When Books are Wrong

A new book on eating disorder treatment entitled When Food is Family will be published later this year. The book is written by a therapist with over 25 years of experience treating eating disorders who is also the founder and director of an eating disorder clinic.

The premise of When Food is Family is that early childhood relationships play a significant role in the development of an eating disorder. The book is based on attachment theory, which posits that “emotional support, understanding, empathy, and acceptance during a child’s development are the foundation of self-esteem and self-worth throughout life.” The author asserts that children develop eating disorders in part because they do not receive the emotional support and nurturing they need from their families, so they develop a “relationship with food” as a substitute for the intimate familial relationships they crave.

According to the online synopsis, When Food is Family “provides family members a step-by-step approach to understanding what attachment means, why connection to each other is important, how relationship breakdowns can lead to an eating disorder, how food becomes the relationship of choice, and how to go about repairing these relationships so that food (and the eating disorder) is replaced by healthy relationships within the family.”

My primary concern with this book is that it seems to set our field back about 20 years. There is no reliable scientific evidence to support the theory that disrupted attachments or dysfunctional family relationships lead to eating disorders. Nor is there any reliable evidence that treatment approaches predicated on these attachment theories help patients achieve recovery.

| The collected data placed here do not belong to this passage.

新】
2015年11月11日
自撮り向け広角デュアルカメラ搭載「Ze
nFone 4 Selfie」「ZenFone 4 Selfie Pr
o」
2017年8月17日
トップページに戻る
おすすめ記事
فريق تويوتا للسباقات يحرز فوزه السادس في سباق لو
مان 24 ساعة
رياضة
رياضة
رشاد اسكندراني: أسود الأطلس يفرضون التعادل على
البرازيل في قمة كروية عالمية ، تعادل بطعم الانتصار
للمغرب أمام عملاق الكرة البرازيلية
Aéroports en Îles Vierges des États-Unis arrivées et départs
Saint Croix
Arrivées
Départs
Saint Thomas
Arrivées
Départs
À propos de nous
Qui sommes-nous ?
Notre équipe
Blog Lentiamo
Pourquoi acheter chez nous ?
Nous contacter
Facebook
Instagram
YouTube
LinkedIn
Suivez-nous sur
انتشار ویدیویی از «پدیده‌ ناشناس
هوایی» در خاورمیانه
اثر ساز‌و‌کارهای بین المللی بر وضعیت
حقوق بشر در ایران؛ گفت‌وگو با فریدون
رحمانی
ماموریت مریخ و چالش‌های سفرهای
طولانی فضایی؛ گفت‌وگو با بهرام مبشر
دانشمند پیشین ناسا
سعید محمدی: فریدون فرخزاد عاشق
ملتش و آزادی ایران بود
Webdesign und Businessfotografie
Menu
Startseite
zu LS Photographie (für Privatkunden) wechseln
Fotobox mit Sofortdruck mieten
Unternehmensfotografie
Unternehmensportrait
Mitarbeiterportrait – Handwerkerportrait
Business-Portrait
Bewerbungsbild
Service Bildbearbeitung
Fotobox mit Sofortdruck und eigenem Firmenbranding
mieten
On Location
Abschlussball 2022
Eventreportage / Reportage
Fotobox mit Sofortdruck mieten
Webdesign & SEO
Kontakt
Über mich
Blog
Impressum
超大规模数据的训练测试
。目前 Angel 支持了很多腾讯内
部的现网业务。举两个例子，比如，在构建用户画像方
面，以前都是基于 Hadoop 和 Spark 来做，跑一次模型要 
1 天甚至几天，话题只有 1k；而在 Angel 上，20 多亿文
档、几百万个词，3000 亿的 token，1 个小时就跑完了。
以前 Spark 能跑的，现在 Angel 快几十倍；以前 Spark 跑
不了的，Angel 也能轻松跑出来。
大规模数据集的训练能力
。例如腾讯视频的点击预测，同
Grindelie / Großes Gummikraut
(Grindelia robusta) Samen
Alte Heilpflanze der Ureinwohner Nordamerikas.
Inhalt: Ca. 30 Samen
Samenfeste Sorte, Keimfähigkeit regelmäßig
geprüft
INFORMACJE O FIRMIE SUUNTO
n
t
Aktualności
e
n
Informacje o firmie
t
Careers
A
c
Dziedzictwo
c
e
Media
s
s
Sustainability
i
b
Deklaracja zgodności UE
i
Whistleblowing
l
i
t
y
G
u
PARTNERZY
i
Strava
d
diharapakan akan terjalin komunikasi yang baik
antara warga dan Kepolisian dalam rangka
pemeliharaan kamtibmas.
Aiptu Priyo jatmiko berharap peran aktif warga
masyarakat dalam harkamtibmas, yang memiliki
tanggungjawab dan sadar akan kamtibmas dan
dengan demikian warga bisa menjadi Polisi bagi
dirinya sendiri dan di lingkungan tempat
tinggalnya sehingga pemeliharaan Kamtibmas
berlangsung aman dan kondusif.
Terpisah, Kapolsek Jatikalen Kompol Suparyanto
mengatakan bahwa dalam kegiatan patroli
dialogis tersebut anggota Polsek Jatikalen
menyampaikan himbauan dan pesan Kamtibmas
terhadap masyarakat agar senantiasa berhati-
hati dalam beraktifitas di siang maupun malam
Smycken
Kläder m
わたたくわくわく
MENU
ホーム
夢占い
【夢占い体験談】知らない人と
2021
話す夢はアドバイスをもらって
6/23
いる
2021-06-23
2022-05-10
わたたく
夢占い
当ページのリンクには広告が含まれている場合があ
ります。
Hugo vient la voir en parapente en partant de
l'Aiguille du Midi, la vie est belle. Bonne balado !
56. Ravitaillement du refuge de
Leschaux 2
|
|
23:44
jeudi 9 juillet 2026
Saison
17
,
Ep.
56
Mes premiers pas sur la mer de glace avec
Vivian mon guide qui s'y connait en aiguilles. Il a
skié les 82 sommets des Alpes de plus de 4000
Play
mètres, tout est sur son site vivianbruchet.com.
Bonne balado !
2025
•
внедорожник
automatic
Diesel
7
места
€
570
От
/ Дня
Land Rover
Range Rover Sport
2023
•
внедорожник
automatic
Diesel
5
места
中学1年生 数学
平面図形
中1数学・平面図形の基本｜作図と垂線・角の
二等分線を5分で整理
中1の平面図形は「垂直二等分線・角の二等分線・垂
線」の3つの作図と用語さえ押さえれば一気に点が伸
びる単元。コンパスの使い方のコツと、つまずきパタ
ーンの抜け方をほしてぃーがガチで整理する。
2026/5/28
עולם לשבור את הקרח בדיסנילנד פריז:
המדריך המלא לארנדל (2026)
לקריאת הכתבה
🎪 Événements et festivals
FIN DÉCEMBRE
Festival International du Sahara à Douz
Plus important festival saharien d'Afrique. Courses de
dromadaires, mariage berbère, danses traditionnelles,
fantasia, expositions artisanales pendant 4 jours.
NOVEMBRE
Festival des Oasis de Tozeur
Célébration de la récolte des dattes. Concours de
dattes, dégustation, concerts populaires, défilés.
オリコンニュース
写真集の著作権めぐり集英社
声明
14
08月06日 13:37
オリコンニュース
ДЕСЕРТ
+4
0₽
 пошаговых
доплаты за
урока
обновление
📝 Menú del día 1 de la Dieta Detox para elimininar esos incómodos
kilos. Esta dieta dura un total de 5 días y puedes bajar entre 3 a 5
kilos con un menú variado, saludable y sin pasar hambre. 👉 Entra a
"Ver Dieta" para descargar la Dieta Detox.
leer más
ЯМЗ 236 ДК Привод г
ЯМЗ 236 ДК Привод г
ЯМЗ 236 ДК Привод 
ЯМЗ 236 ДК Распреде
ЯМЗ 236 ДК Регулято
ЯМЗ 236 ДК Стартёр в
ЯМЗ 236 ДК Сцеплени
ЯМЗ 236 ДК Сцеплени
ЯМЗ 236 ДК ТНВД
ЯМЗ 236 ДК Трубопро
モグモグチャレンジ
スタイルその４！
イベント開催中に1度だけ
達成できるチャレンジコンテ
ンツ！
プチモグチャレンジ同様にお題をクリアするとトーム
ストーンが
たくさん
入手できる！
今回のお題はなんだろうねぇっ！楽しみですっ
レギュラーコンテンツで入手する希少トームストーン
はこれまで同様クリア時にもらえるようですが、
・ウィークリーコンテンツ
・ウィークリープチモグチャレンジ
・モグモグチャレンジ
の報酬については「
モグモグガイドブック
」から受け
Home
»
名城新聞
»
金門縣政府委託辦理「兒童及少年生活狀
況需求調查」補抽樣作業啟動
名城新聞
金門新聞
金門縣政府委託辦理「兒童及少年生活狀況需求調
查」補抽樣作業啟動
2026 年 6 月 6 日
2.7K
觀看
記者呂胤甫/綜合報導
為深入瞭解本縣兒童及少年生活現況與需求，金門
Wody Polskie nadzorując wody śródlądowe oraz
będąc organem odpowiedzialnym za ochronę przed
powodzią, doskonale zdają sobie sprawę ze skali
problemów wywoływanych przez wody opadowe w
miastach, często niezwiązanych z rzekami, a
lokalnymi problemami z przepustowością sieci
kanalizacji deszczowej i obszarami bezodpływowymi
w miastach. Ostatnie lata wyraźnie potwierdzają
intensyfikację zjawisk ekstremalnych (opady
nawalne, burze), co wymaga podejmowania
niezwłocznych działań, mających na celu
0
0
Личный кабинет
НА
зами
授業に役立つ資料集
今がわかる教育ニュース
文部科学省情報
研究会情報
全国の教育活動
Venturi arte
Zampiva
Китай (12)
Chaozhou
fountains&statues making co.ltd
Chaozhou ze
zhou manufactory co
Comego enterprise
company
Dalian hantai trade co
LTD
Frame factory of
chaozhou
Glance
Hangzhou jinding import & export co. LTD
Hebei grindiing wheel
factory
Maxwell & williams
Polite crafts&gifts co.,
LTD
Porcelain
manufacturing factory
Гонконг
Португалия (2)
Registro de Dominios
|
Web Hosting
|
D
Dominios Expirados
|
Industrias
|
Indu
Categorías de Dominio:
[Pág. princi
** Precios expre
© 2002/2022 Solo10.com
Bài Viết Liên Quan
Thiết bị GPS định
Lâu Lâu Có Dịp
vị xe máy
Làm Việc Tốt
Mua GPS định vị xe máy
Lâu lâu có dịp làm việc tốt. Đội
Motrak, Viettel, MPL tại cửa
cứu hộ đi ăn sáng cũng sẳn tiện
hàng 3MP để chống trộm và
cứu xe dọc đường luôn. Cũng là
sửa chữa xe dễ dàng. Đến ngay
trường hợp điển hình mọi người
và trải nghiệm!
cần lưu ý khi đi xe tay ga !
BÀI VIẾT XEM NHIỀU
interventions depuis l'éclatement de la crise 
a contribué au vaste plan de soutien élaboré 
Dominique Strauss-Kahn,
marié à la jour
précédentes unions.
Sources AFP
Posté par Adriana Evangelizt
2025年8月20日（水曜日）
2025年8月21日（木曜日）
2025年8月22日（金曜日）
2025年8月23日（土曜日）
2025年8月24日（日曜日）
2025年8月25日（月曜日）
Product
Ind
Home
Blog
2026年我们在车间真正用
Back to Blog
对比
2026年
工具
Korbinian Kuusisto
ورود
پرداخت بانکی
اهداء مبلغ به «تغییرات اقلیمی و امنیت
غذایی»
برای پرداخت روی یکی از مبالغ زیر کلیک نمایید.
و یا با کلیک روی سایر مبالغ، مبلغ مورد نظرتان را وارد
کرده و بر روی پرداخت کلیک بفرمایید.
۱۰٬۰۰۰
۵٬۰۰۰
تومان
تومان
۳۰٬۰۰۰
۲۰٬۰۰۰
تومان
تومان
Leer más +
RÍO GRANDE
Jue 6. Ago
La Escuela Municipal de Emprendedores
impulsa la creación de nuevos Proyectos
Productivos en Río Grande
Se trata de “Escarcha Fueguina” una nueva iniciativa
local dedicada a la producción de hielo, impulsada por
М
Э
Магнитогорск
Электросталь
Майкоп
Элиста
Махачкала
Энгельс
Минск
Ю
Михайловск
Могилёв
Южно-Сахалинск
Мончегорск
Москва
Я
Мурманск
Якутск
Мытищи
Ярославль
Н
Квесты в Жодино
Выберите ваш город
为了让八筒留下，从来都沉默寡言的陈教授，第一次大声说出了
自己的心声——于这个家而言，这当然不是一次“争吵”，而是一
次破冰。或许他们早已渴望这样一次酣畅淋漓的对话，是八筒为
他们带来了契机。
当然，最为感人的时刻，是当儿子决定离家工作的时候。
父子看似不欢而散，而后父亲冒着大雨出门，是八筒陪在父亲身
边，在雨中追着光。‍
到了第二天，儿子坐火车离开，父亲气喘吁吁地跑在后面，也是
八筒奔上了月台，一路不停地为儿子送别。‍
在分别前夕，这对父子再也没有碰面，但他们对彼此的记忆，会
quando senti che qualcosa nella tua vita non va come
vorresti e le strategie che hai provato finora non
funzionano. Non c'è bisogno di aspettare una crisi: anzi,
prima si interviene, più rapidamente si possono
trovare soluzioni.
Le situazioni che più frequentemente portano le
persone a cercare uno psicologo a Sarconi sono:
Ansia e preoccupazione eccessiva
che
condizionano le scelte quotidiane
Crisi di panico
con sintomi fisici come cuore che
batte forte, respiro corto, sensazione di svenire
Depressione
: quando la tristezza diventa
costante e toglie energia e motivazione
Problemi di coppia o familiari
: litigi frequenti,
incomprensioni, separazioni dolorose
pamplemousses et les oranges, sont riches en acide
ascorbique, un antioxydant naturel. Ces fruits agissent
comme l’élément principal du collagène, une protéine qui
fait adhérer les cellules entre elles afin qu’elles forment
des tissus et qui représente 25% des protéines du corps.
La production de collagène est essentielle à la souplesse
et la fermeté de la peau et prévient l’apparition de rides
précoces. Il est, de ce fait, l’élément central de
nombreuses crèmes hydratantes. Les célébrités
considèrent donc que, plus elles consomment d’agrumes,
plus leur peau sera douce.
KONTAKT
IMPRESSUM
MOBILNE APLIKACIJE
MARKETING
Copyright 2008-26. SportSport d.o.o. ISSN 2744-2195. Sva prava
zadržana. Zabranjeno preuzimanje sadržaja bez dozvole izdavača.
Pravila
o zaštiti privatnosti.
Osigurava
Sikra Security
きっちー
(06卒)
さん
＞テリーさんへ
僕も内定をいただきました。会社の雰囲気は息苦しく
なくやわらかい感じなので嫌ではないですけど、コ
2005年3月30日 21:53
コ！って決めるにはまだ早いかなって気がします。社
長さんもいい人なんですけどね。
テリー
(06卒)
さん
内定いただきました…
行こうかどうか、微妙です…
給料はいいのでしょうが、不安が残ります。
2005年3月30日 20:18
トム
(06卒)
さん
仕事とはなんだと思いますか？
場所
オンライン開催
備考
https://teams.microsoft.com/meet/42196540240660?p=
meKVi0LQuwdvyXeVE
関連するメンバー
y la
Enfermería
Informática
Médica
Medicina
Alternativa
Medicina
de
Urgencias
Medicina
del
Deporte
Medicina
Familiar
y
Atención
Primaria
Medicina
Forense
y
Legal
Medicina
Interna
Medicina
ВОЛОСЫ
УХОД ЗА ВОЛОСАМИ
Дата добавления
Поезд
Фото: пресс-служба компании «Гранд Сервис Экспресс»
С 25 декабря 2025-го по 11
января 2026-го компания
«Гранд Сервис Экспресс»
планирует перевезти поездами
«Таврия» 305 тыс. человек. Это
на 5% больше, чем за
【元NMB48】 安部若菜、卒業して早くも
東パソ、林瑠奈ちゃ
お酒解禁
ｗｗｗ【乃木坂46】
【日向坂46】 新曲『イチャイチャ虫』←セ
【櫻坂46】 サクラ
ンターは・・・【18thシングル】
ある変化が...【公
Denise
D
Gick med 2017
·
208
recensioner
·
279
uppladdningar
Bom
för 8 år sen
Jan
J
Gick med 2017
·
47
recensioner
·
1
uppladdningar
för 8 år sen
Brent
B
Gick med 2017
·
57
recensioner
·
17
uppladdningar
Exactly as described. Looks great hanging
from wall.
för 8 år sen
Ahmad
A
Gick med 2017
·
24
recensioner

I absolutely agree that “emotional support, understanding, empathy, and acceptance during a child’s development are the foundation of self-esteem and self-worth throughout life.” Of course childhood environment is important in the development of self-esteem and emotional well-being. Of course “relationship breakdowns” within a family cause emotional suffering for everyone. Disrupted attachments are bad. Healthy attachments are good. But I am not aware of any evidence that disrupted attachments can lead to eating disorders.

The fact that some eating disorder patients come from dysfunctional families does not indicate that said family dysfunction caused their eating disorder. Correlation does not equal causation. Despite decades of research and millions of dollars spent on cross-sectional and longitudinal studies, researchers have not been able to identify anything that parents do, or don’t do, to cause eating disorders in their children.

The theories espoused by this book are not only unfounded and incongruent with our modern scientific understanding of eating disorders, but also potentially harmful to young patients and their families who are seeking treatment for these life-threatening illnesses.

When parents have a child with a poorly-understood, stigmatized, confusing, life-threatening illness such as anorexia nervosa or bulimia nervosa, they do not need to be told by an expert that family dysfunction is at the root of her illness. The family unit is not well-served when parents are told by an expert that they have failed to bond properly with their children, and this failure to bond has resulted in their child developing a serious illness. Parents with an anorexic or bulimic child do not need to be taught skills to develop healthy attachments with their children. They need well-informed professional support which empowers them to take aggressive action to help restore their child to health.